Instance-dependent Convergence Theory for Diffusion Models
This work provides a theoretical foundation for diffusion models, which is incremental as it refines existing convergence theory by making it adaptive to distribution smoothness.
The paper tackles the problem of improving theoretical convergence analysis for diffusion models by developing an instance-dependent bound that adapts to the smoothness of target distributions, achieving an iteration complexity of min{d, d^{2/3}L^{1/3}, d^{1/3}L}ε^{-2/3} up to logarithmic factors, where d is dimension, ε is accuracy, and L is a relaxed Lipschitz constant.
Score-based diffusion models have demonstrated outstanding empirical performance in machine learning and artificial intelligence, particularly in generating high-quality new samples from complex probability distributions.
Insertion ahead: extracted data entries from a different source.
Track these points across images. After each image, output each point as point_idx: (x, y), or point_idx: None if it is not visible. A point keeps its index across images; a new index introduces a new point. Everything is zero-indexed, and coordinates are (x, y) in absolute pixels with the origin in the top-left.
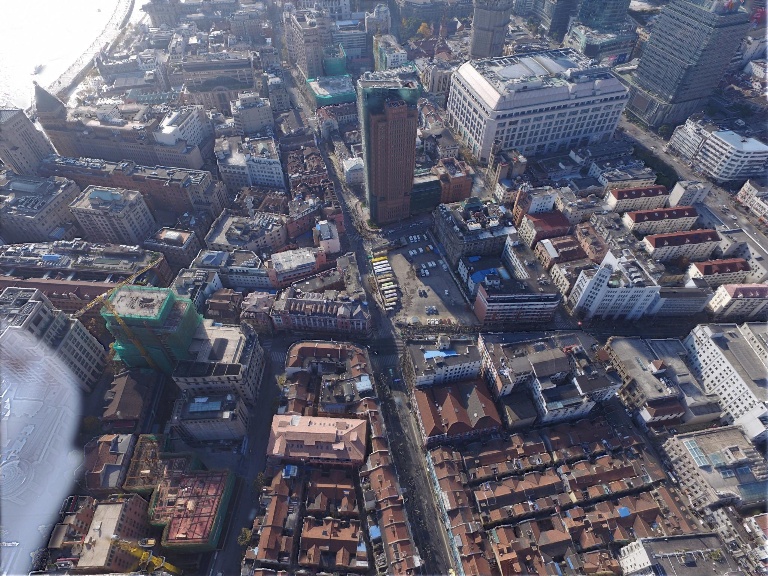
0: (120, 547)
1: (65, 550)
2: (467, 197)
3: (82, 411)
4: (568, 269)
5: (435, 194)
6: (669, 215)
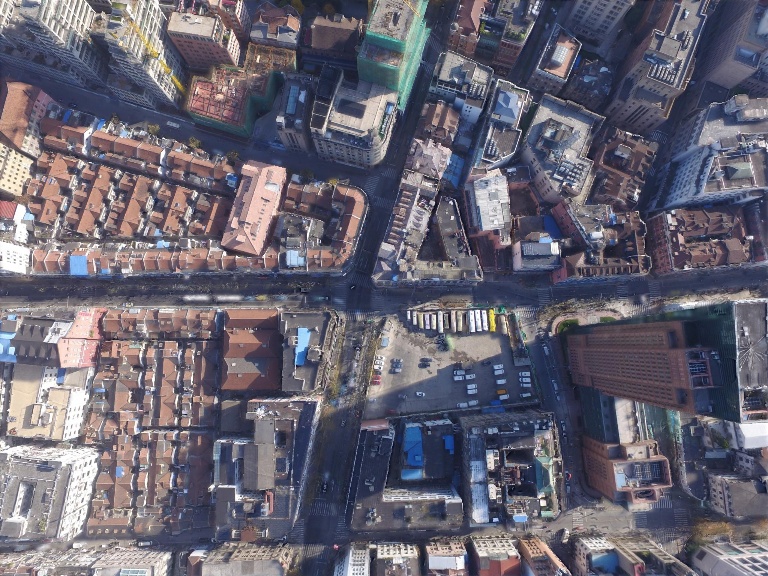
0: (188, 43)
1: (192, 3)
2: (596, 485)
3: (350, 4)
4: (401, 569)
5: (599, 431)
6: None
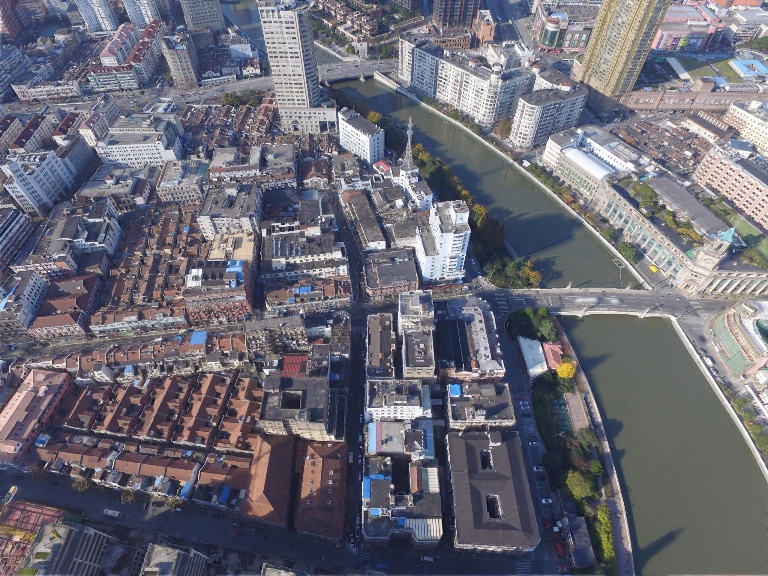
0: None
1: None
2: None
3: None
4: None
5: None
6: (1, 130)
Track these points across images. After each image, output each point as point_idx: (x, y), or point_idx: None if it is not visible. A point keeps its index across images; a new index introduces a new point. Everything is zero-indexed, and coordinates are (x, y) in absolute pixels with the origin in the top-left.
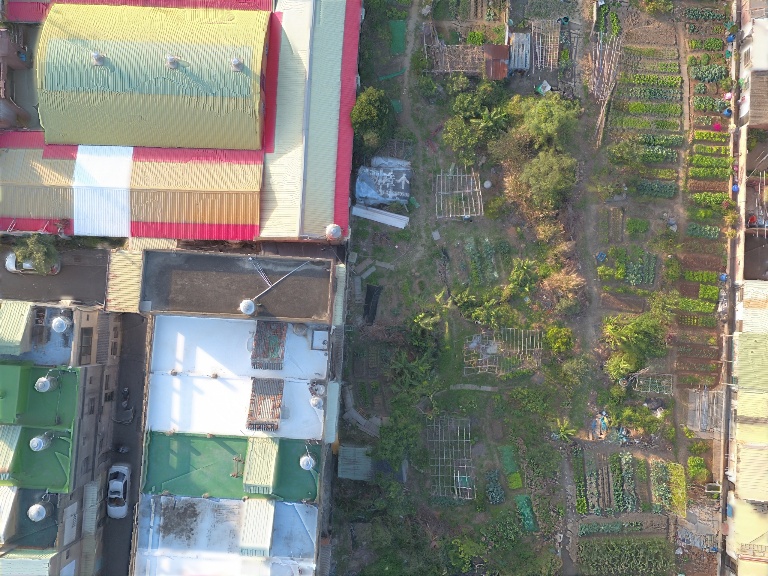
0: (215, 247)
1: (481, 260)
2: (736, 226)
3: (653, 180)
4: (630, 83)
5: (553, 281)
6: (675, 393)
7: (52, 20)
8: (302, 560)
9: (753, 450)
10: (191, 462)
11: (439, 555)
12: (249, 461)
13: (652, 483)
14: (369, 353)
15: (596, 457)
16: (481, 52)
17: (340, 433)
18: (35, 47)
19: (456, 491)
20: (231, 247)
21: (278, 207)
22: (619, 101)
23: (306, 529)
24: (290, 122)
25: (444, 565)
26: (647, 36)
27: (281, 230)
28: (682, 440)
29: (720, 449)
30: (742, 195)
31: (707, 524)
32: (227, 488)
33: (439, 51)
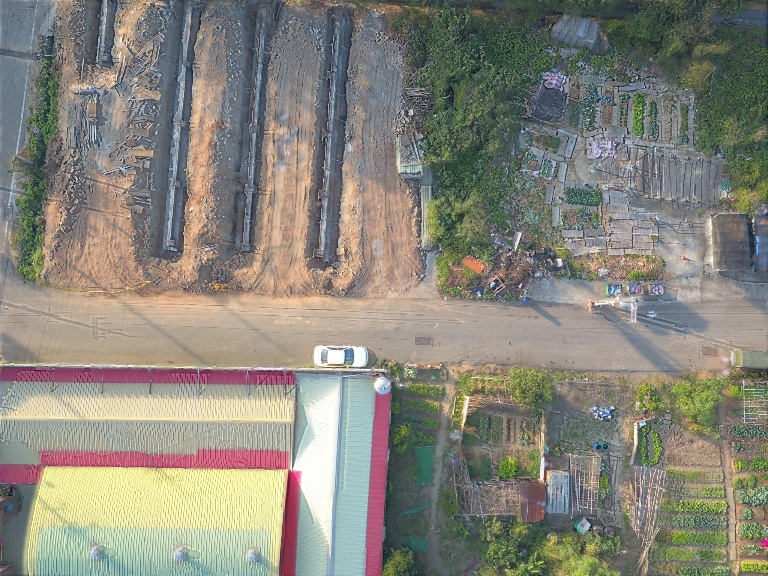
0: None
1: None
2: None
3: None
4: (673, 511)
5: None
6: None
7: (44, 498)
8: None
9: None
10: None
11: None
12: None
13: None
14: None
15: None
16: (516, 493)
17: None
18: (24, 487)
19: None
20: None
21: None
22: (662, 531)
23: None
24: None
25: None
26: (691, 457)
27: None
28: None
29: None
30: None
31: None
32: None
33: (470, 490)
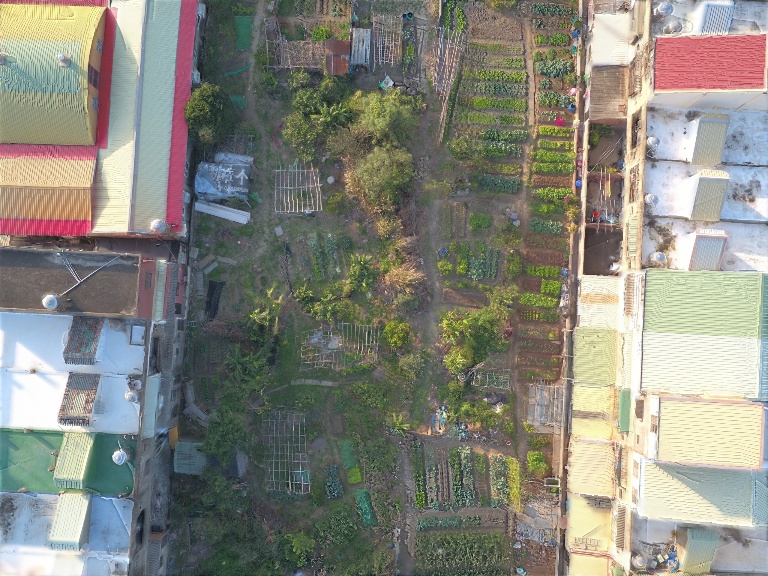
0: (51, 243)
1: (323, 255)
2: (579, 221)
3: (497, 175)
4: (475, 78)
5: (393, 276)
6: (516, 388)
7: None
8: (118, 554)
9: (587, 444)
10: (9, 457)
11: (273, 549)
12: (60, 456)
13: (491, 477)
14: (210, 348)
15: (436, 452)
16: (322, 48)
17: (180, 428)
18: None
19: (290, 486)
20: (69, 243)
21: (110, 203)
22: (464, 96)
23: (123, 524)
24: (120, 118)
25: (277, 559)
26: (493, 31)
27: (112, 226)
28: (522, 435)
29: (560, 443)
30: (584, 190)
31: (546, 518)
32: (45, 483)
33: (281, 47)
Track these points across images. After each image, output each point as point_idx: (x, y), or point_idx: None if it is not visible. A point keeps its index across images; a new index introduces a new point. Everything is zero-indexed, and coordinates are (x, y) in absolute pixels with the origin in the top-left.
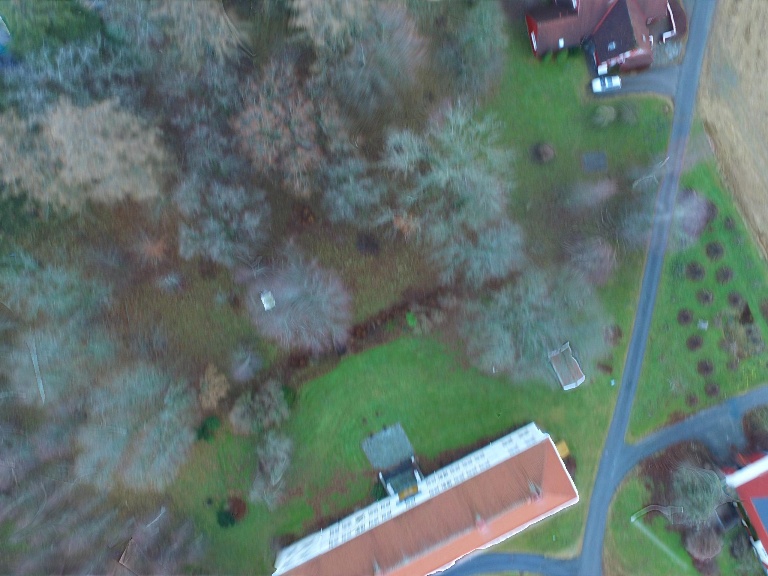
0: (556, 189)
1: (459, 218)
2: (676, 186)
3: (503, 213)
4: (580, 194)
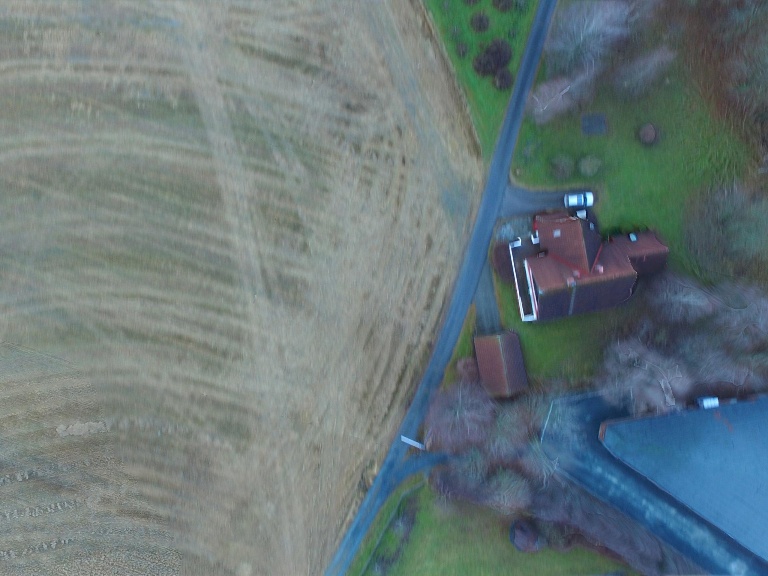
0: (636, 98)
1: (740, 73)
2: (514, 93)
3: (691, 78)
4: (613, 91)
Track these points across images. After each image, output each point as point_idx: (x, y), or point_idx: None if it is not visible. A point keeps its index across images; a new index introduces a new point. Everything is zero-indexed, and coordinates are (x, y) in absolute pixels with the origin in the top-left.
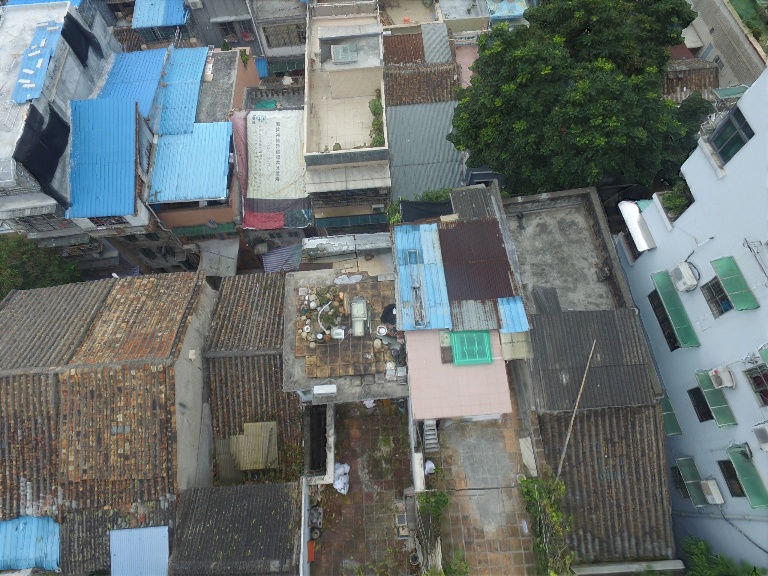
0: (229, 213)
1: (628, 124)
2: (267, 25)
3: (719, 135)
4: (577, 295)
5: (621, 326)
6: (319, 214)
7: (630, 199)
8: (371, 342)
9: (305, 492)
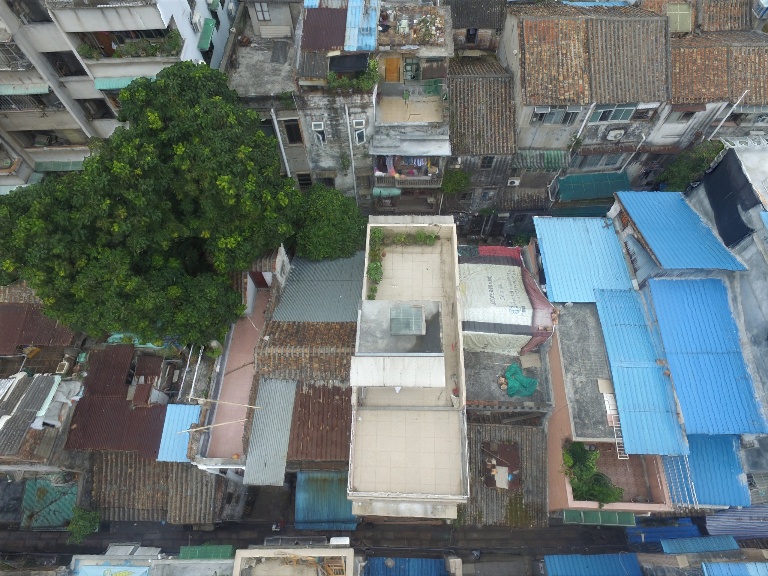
0: None
1: None
2: None
3: None
4: (258, 58)
5: None
6: None
7: None
8: (398, 18)
9: None
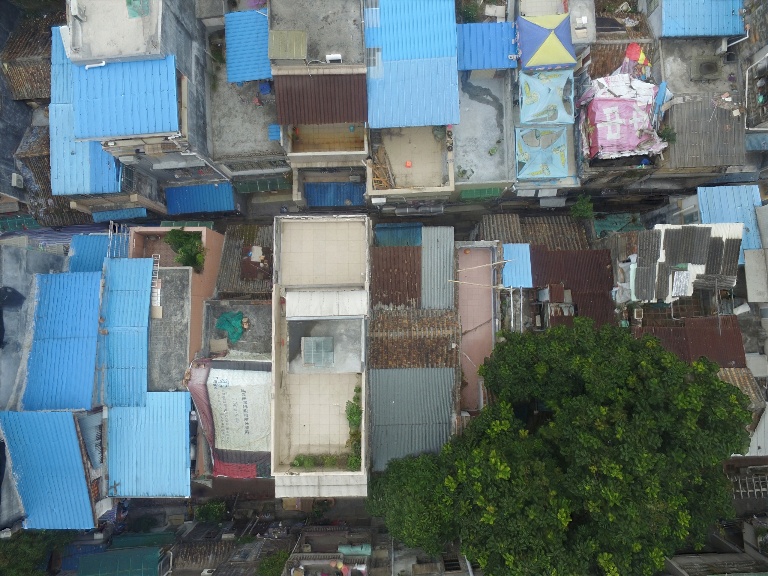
0: None
1: None
2: None
3: None
4: None
5: None
6: None
7: None
8: None
9: None
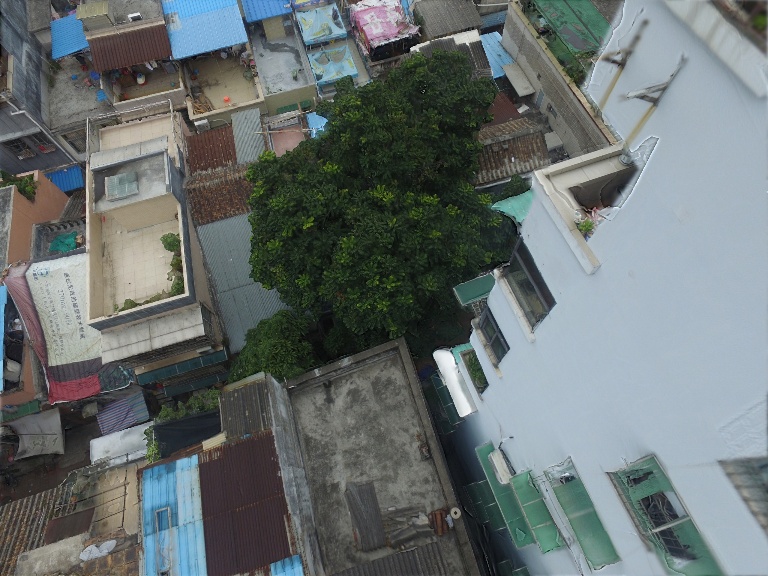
0: (25, 395)
1: (415, 273)
2: (66, 132)
3: (486, 325)
4: (398, 486)
5: (425, 571)
6: (139, 369)
7: None
8: None
9: None
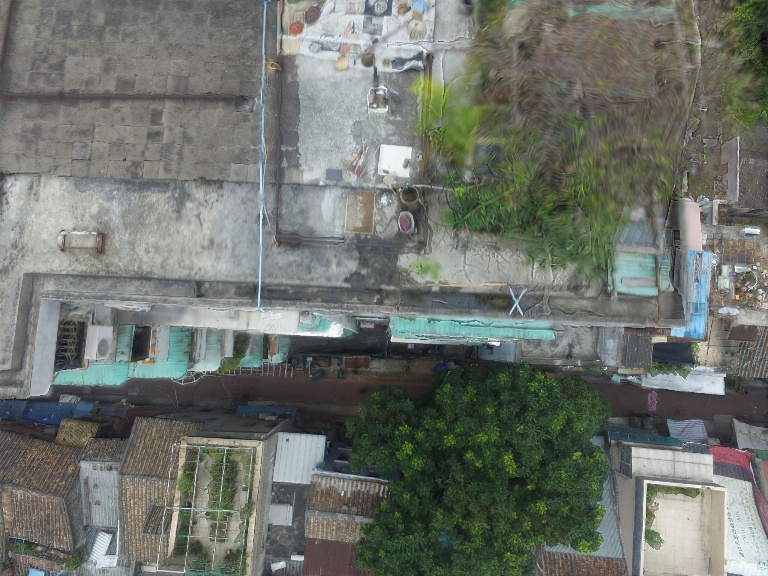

Improving the theoretical understanding of diffusion models, with a particular focus on the convergence analysis, has attracted significant attention. In this work, we develop a convergence rate that is adaptive to the smoothness of different target distributions, referred to as instance-dependent bound. Specifically, we establish an iteration complexity of $\min\{d,d^{2/3}L^{1/3},d^{1/3}L\}\varepsilon^{-2/3}$ (up to logarithmic factors), where $d$ denotes the data dimension, and $\varepsilon$ quantifies the output accuracy in terms of total variation (TV) distance. In addition, $L$ represents a relaxed Lipschitz constant, which, in the case of Gaussian mixture models, scales only logarithmically with the number of components, the dimension and iteration number, demonstrating broad applicability.